→ Available data

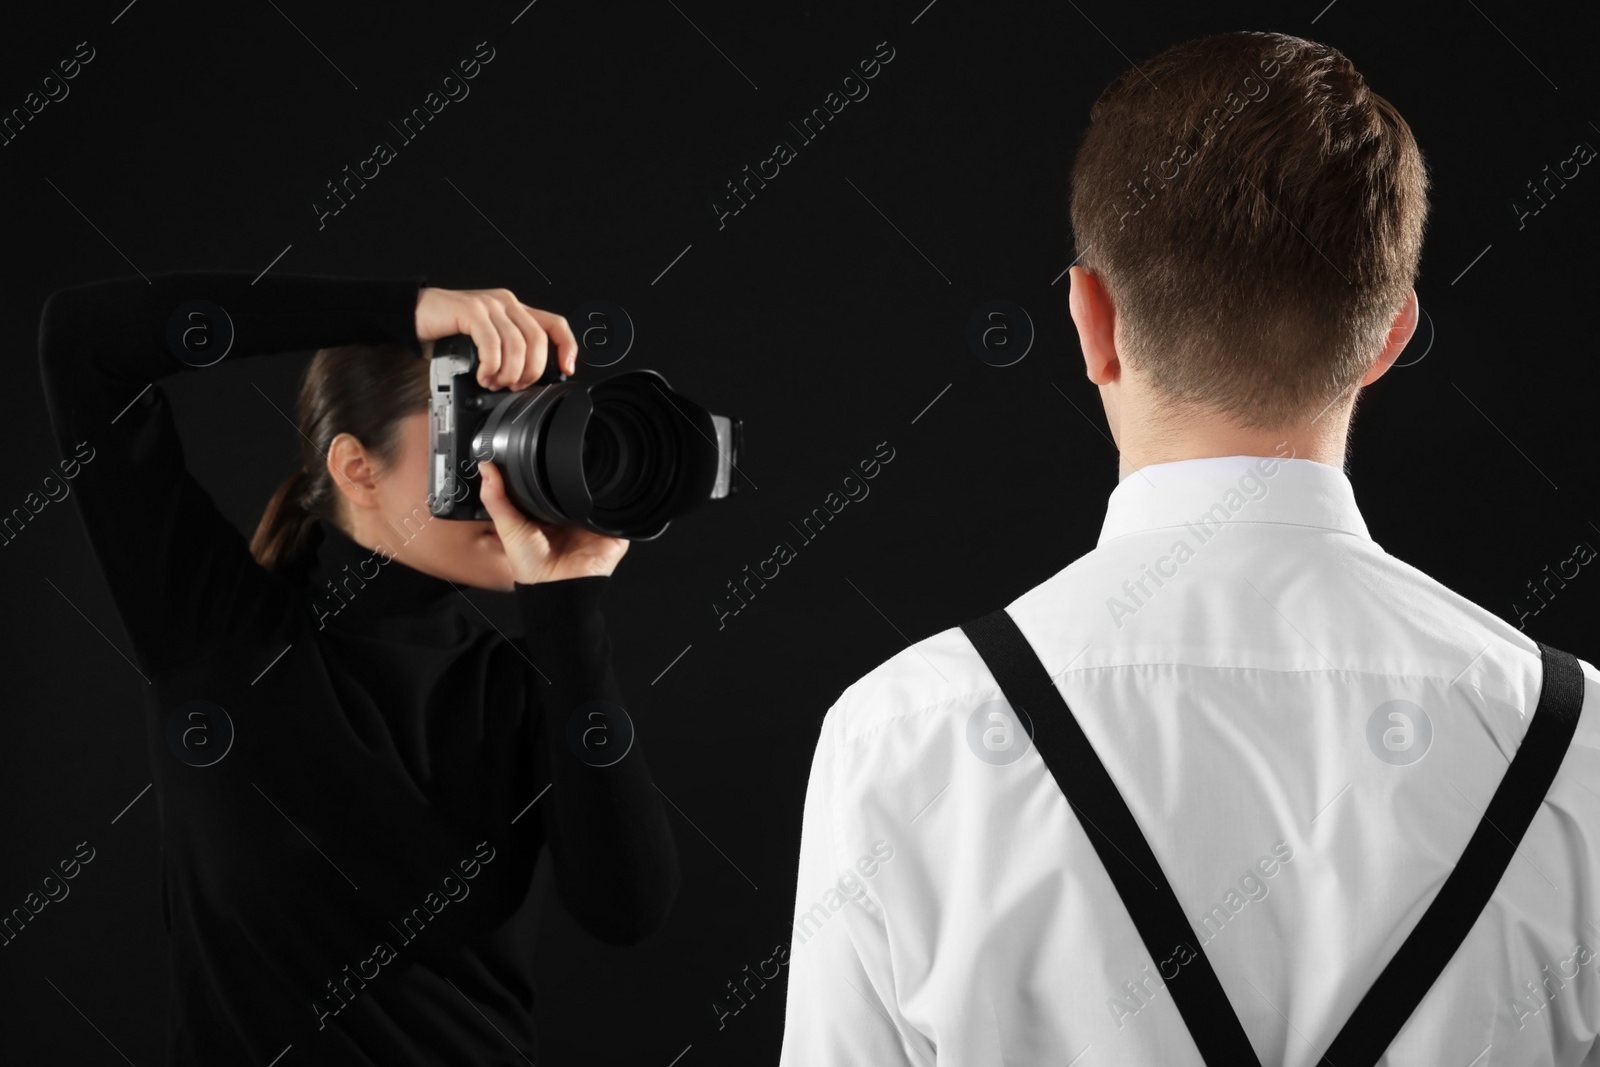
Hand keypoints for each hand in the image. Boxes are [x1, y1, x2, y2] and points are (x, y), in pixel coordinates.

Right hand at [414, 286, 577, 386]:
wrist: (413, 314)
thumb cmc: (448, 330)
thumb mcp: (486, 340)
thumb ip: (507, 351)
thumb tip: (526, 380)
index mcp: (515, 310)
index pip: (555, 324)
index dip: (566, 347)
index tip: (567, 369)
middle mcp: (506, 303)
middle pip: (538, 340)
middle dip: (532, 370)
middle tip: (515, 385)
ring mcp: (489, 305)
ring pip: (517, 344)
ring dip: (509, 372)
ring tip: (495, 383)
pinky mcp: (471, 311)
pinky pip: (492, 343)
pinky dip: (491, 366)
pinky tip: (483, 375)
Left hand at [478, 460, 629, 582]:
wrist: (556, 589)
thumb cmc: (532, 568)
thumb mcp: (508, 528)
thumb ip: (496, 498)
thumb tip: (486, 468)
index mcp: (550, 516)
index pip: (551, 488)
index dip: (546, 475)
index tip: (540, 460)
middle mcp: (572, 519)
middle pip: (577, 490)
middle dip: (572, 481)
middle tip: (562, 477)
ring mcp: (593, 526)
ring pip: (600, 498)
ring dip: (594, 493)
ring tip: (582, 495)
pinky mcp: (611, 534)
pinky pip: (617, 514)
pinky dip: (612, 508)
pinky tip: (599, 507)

...

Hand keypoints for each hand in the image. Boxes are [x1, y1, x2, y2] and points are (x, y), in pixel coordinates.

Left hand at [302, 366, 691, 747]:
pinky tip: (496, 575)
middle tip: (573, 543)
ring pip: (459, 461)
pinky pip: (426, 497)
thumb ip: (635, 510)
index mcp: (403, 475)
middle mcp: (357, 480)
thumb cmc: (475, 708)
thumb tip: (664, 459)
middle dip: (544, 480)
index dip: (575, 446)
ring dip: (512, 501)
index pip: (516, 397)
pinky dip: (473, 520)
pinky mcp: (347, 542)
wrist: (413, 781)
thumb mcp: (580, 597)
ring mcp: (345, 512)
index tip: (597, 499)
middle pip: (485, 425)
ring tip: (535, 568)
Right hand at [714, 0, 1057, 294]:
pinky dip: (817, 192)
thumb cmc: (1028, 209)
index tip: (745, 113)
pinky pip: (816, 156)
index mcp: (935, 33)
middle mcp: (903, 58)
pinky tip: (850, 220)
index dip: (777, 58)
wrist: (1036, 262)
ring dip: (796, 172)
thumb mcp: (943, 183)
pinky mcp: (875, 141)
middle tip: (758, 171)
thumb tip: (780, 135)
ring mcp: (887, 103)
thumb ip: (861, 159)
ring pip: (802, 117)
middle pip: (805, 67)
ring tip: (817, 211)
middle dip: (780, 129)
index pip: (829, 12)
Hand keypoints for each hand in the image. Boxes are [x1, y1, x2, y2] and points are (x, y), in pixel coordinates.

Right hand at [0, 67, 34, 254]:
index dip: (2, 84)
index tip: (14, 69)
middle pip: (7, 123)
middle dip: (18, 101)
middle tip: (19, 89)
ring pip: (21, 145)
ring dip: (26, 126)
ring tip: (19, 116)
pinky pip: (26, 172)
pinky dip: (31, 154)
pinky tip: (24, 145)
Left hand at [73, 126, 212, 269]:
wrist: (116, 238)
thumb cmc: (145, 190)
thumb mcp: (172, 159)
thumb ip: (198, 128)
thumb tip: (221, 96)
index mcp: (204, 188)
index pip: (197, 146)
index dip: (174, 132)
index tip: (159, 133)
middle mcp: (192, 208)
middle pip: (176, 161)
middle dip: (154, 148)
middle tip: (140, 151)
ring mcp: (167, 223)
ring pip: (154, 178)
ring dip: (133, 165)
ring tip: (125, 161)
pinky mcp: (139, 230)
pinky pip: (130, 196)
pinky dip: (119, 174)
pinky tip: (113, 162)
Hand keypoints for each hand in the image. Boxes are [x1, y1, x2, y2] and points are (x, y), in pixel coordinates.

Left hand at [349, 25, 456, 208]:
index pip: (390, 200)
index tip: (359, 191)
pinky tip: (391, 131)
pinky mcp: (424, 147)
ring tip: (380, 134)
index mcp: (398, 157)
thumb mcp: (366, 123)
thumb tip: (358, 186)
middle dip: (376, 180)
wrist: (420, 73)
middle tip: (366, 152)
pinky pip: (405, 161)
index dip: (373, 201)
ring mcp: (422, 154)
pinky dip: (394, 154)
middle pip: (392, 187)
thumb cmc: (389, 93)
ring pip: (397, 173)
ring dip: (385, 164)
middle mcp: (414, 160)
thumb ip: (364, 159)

--

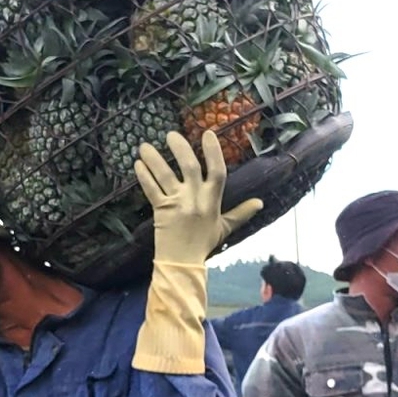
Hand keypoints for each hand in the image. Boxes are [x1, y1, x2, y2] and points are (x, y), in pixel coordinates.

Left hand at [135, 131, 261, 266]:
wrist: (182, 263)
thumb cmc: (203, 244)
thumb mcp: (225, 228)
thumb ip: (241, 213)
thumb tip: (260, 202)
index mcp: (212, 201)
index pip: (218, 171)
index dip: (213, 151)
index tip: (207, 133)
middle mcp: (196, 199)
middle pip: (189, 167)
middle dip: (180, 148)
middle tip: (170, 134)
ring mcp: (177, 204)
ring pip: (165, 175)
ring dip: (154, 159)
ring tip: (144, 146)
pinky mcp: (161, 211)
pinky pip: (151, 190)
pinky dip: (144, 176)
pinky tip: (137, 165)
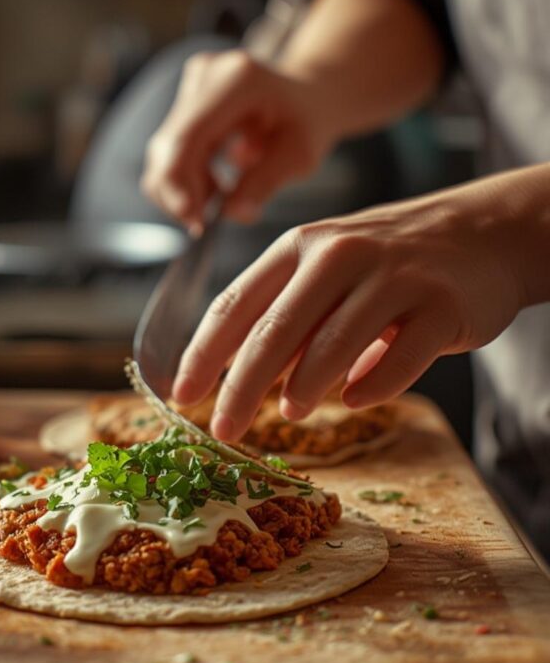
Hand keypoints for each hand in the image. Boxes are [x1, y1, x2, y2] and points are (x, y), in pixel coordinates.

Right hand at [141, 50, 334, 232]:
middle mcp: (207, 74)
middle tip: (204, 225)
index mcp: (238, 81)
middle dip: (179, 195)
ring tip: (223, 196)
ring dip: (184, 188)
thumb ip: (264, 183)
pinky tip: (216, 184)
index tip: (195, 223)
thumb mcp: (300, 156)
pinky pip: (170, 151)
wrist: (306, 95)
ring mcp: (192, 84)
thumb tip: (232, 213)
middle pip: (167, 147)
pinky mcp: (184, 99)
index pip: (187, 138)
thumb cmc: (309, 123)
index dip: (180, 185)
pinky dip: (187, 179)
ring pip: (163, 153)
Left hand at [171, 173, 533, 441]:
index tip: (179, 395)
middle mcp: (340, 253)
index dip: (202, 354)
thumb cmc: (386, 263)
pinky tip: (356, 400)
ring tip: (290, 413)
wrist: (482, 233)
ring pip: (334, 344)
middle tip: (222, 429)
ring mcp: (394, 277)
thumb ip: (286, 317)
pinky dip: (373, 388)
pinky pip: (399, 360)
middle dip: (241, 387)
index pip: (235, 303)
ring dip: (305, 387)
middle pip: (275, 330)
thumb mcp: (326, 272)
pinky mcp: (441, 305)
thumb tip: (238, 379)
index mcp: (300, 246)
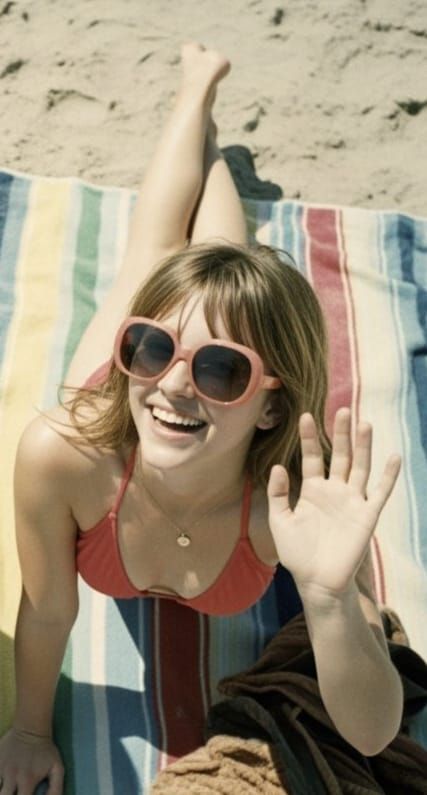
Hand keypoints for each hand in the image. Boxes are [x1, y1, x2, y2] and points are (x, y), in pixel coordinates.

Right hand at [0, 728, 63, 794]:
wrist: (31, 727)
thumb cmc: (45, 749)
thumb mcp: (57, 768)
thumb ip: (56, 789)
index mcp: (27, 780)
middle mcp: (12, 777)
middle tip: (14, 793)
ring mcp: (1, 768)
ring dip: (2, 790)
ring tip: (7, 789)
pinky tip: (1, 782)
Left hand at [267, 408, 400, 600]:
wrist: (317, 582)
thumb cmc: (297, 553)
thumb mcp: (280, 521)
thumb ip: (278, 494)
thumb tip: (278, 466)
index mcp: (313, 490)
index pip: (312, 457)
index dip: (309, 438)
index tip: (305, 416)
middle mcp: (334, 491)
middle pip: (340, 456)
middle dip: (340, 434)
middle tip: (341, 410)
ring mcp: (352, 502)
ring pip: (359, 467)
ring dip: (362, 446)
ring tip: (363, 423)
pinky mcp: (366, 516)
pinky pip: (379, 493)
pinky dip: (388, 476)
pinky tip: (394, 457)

→ Problem requirements
I'd like the lines above repeated exactly, from the one that contains "index dip: (202, 354)" through the one that contains "thumb cmc: (297, 553)", with no pictures.

→ Solution to this exercise
index dip: (202, 354)
thumb cmc: (386, 263)
pinky tip: (356, 400)
ring tip: (290, 413)
wrist: (482, 233)
ring pip: (334, 344)
middle tip: (222, 429)
ring mcp: (394, 277)
thumb ip: (286, 317)
pinky dip: (373, 388)
pinky pip: (399, 360)
middle dip: (241, 387)
index pip: (235, 303)
ring dip: (305, 387)
middle pip: (275, 330)
thumb mcp: (326, 272)
pinky mcp: (441, 305)
thumb tip: (238, 379)
index mcp: (300, 246)
Hand keypoints for each hand in the image. Boxes are [x1, y1, x2, y2] and points are (x, y), in pixel coordinates.

Right hand at [0, 728, 63, 794]:
wrist: (31, 727)
thumb cmc: (45, 749)
thumb mcp: (57, 768)
thumb ip: (56, 789)
index mcp: (27, 780)
middle mcp: (12, 777)
middle tip: (14, 793)
ring mcp: (1, 768)
ring dip: (2, 790)
ring tip: (7, 789)
pinky tip: (1, 782)
Left hand at [267, 408, 400, 600]:
wrist: (317, 582)
thumb cmc: (297, 553)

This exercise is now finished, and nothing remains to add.